Clinical Validation—Bridge the Gap Between Coding and CDI
The importance of clinical validation in recent times has increased for obvious reasons. With the implementation of Electronic Medical Records (EMR), hospital and health systems continue to improve the documentation capture process within the medical record. The EMR has its benefits but sometimes there are inconsistencies found due to a chronic problem that exists amongst the provider community—to copy and paste from a previous encounter. Payers have used clinical validation to deny claims and the numbers have increased post ICD-10 due to the nature of coding changes and complexities.
A frequent error found is in patients on chemotherapy. Such errors continue to be a chronic issue caused by provider tendency to copy and paste. A common side effect in a patient on chemotherapy is pancytopenia, a Major Comorbid Condition (MCC) reflecting a higher severity of illness that requires clinical intervention and resource utilization. A patient might have a history of the condition being on the chemotherapy and the documentation might appear in the chart from a previous encounter when there are no clinical or lab findings supporting it during the current encounter. As a coding professional, clinical validation can be complicated and technically very hard to judge when you are responsible to code all diagnoses in a medical chart.

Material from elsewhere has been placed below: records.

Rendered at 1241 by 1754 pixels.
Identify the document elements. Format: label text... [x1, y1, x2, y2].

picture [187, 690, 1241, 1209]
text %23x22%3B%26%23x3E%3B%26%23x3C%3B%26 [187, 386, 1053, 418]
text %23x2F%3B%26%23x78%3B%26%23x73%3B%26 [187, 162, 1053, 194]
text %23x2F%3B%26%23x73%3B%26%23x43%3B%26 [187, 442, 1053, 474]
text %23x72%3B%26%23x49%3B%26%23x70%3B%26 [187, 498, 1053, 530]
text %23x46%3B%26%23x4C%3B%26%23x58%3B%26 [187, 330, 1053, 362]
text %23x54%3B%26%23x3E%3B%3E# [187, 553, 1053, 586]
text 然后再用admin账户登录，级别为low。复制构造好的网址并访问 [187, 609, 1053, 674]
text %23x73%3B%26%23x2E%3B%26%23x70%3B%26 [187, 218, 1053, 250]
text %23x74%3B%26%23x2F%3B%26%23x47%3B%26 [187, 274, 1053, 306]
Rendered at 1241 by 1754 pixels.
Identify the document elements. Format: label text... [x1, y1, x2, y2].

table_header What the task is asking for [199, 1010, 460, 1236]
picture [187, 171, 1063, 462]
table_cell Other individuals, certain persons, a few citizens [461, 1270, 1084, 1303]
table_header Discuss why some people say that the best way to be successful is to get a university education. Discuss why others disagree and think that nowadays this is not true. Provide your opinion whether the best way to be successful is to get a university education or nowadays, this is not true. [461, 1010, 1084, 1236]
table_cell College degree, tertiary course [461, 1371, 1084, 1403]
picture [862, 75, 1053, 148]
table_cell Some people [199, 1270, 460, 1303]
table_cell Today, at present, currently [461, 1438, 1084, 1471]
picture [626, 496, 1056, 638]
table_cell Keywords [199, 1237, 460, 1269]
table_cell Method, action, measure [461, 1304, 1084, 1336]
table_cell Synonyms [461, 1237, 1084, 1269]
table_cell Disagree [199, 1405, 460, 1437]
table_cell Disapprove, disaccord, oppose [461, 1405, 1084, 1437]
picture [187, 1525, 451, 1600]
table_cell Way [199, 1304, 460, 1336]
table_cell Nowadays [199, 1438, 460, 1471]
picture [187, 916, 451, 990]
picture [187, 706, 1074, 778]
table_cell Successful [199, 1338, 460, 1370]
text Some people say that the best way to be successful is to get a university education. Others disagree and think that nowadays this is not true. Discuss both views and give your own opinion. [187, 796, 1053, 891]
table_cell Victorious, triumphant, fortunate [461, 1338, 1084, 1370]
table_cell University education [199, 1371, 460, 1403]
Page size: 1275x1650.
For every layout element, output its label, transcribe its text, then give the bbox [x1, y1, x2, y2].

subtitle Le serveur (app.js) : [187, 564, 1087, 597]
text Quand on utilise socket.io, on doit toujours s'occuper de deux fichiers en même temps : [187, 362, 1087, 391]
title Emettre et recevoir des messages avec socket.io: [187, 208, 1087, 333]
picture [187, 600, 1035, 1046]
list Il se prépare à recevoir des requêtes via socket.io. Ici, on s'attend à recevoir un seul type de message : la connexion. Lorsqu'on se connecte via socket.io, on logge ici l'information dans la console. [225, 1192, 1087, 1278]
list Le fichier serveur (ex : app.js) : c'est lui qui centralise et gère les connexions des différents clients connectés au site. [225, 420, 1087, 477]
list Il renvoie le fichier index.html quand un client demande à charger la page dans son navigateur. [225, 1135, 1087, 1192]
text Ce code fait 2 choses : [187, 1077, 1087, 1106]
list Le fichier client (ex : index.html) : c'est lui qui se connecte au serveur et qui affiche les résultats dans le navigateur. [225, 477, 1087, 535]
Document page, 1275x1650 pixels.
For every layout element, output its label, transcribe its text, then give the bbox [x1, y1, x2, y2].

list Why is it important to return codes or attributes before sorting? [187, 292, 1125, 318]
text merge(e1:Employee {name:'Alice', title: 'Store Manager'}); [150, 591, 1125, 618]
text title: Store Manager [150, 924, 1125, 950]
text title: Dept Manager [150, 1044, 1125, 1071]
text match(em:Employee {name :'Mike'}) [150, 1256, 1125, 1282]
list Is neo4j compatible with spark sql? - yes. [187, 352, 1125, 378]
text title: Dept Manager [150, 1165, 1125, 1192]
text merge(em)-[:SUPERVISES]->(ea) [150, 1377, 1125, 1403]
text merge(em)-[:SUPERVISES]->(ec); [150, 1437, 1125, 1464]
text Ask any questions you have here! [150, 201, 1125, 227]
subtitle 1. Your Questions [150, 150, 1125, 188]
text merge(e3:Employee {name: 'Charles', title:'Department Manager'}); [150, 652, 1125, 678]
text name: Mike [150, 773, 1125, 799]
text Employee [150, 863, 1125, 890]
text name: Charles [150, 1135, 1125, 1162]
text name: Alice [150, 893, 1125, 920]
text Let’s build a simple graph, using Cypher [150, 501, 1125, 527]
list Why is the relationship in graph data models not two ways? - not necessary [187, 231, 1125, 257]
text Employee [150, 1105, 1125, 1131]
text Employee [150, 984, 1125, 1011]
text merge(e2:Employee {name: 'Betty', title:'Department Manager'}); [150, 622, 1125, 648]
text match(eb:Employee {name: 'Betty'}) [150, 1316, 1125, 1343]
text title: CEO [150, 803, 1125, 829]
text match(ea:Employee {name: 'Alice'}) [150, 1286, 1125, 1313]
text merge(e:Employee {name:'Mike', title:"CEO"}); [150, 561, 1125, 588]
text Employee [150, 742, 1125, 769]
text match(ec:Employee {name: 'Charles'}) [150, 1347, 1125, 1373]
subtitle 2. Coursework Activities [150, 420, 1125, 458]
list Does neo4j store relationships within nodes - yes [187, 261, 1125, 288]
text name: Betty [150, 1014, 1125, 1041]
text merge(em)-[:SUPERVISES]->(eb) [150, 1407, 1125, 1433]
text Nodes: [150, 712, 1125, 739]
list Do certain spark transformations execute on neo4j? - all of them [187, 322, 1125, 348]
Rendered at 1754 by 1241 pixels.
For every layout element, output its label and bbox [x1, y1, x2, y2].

Typically, according to the coding guidelines, if the diagnosis is in the medical record, it should be coded without any validation requirement. This exposes the chart to be audited and subsequently denied, especially if it is only the MCC that is driving it to a higher paying Diagnosis-Related Group (DRG) or Severity of Illness (SOI). This is just one of many examples, there are other diagnoses which are coded but have no clinical validity.
How do hospitals avoid this ongoing issue?
The quick answer is to incorporate a post discharge, pre-bill clinical validation system that goes beyond a traditional DRG validation process. Clinical validation requires an extensive audit of the diagnoses that can be substantiated though clinical criteria authenticated by reputable medical literature and journals.
Who should be involved in the process?
A seasoned clinician who has the knowledge or help from a coding guideline perspective is an ideal combination to develop a validation process. Depending on the complexity of the case, the review can be focused towards certain DRGs, mortality and quality cases (Hospital-Acquired Conditions and Patient Safety Indicators).
What is the key to success?
This clinical validation process will affect the hospital’s DNFB (Discharged Not Final Billed) list. Buy-in from C-suite leadership is required to make this a successful venture. The clinical leader is an important player, as his/her engagement with the medical staff will be critical to obtain the desired results.
Why is this important?
By combining the skills of a clinician and coding professional, the clinical validation process can improve appropriate capture of accurate documentation which can reflect the true clinical picture and severity of illness. Conquering the pre-bill validation process will decrease denials and improve overall revenue integrity. It’s time to fight the payers by using their own method and subsequently bridge the gap between coding and CDI.